*EXERCISE PROMPT:*
List every year mentioned in the text about credit union lending below.

Question 1:  Is my lending process working for me?

The economy shows glimmers of improvement, with home values up and consistent increases in new auto sales as some evidence.  Before turning to investments, make sure your core business is maximized.  It is important to count your business – every day; as noted in the article Thriving In A World Of Shrinking Margins, questions to consider include:

  • How many loan applications are we getting? How many are we approving? How many are we funding?
  • If our approvals are low (compared to the number of applications), are we attracting the wrong borrowers and, in the process, hurting our reputation?
  • If our funding rate is low (compared to the number of approvals), what can we do to improve it?

Question 2:  Is my business model working for me?

If you feel your loan department is doing the best it can, then a bigger question may need to be asked: Are we chasing the right target market? Consider that, at the end of 2000, the credit union industry had 20% of its loans in new autos and 20% of its loans in used autos.  Fast forward to 2007, as the recent recession was about to flex its muscles, the numbers had dropped to 16%, respectively.  As of September 2012, the percentages stood at 10% and 18%, respectively.  The numbers represent a declining market share in new autos.

*DATASET EXTRACT:*
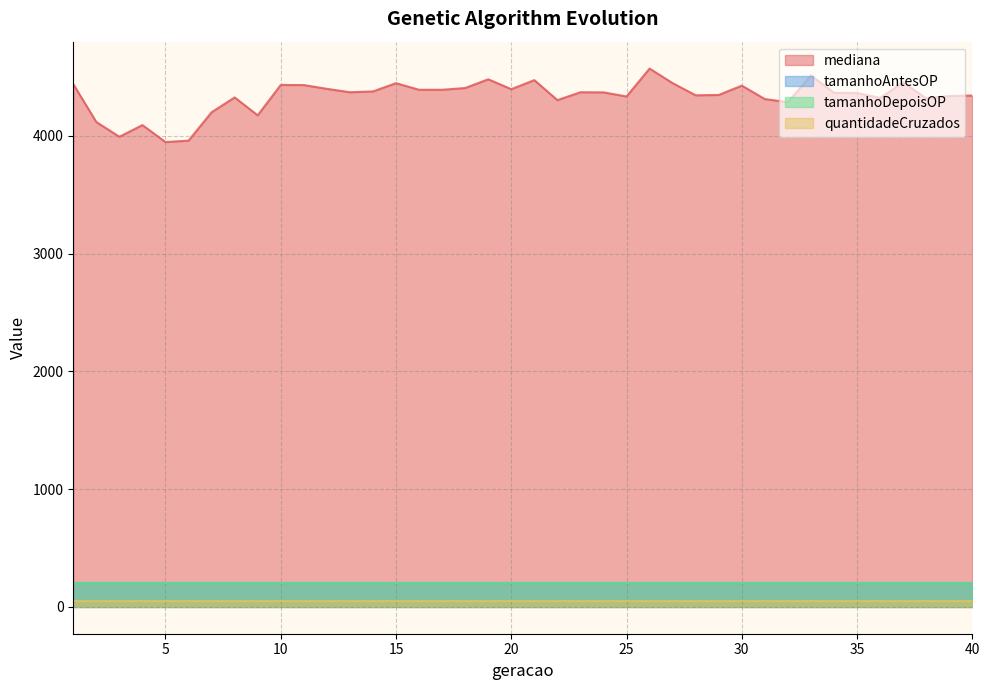

At which category does the chart reach its minimum across all series?

1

*THE ANSWER:*
2000, 2007, 2012